Adapting Next-Generation Sequencing to in Process CRISPR-Cas9 Genome Editing of Recombinant AcMNPV Vectors: From Shotgun to Tiled-Amplicon Sequencing.

The alphabaculovirus Autographa californica multiple nucleopolyhedrovirus (AcMNPV) is the most commonly used virus in the Baculovirus Expression Vector System (BEVS) and has been utilized for the production of many human and veterinary biologics. AcMNPV has a large dsDNA genome that remains understudied, and relatively unmodified from the wild-type, especially considering how extensively utilized it is as an expression vector. Previously, our group utilized CRISPR-Cas9 genome engineering that revealed phenotypic changes when baculovirus genes are targeted using either co-expressed sgRNA or transfected sgRNA into a stable insect cell line that produced the Cas9 protein.

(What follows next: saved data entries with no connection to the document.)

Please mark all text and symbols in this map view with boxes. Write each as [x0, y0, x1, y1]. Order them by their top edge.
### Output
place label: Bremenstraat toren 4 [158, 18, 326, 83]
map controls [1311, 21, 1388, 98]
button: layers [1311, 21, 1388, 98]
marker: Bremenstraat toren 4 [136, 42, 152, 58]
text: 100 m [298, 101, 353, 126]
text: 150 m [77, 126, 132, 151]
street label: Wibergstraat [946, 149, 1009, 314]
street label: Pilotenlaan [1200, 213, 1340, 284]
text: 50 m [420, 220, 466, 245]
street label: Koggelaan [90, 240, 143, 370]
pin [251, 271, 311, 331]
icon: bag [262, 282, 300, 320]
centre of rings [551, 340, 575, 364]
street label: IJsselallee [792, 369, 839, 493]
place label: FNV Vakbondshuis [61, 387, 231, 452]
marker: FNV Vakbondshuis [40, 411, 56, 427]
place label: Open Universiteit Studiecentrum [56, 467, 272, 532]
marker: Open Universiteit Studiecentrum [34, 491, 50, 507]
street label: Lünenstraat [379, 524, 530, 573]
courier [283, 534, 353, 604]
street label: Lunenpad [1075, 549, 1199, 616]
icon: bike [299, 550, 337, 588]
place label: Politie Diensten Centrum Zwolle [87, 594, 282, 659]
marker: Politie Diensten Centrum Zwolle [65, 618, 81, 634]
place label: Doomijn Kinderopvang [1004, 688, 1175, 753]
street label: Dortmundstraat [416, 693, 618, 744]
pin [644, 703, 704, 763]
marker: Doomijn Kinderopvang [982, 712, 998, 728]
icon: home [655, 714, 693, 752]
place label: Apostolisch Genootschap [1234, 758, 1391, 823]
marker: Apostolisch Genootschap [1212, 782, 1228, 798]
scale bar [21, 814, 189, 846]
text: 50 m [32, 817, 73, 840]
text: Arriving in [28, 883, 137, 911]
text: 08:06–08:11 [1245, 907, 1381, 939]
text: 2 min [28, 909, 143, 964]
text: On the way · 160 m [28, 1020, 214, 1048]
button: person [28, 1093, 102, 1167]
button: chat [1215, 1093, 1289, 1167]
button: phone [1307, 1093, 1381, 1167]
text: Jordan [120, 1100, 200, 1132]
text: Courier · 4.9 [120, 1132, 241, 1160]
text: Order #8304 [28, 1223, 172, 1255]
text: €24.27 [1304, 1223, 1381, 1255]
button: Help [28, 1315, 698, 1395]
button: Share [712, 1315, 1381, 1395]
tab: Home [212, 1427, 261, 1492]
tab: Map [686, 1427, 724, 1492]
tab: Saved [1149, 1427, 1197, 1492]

Here, we describe a pipeline to sequence the recombinant AcMNPV expression vectors using shotgun sequencing, provide a set of primers for tiled-amplicon sequencing, show that untargeted baculovirus vector genomes remain relatively unchanged when amplified in Sf9-Cas9 cells, and confirm that AcMNPV gp64 gene disruption can minimize baculovirus contamination in cell cultures. Our findings provide a robust baseline for analyzing in process genome editing of baculoviruses.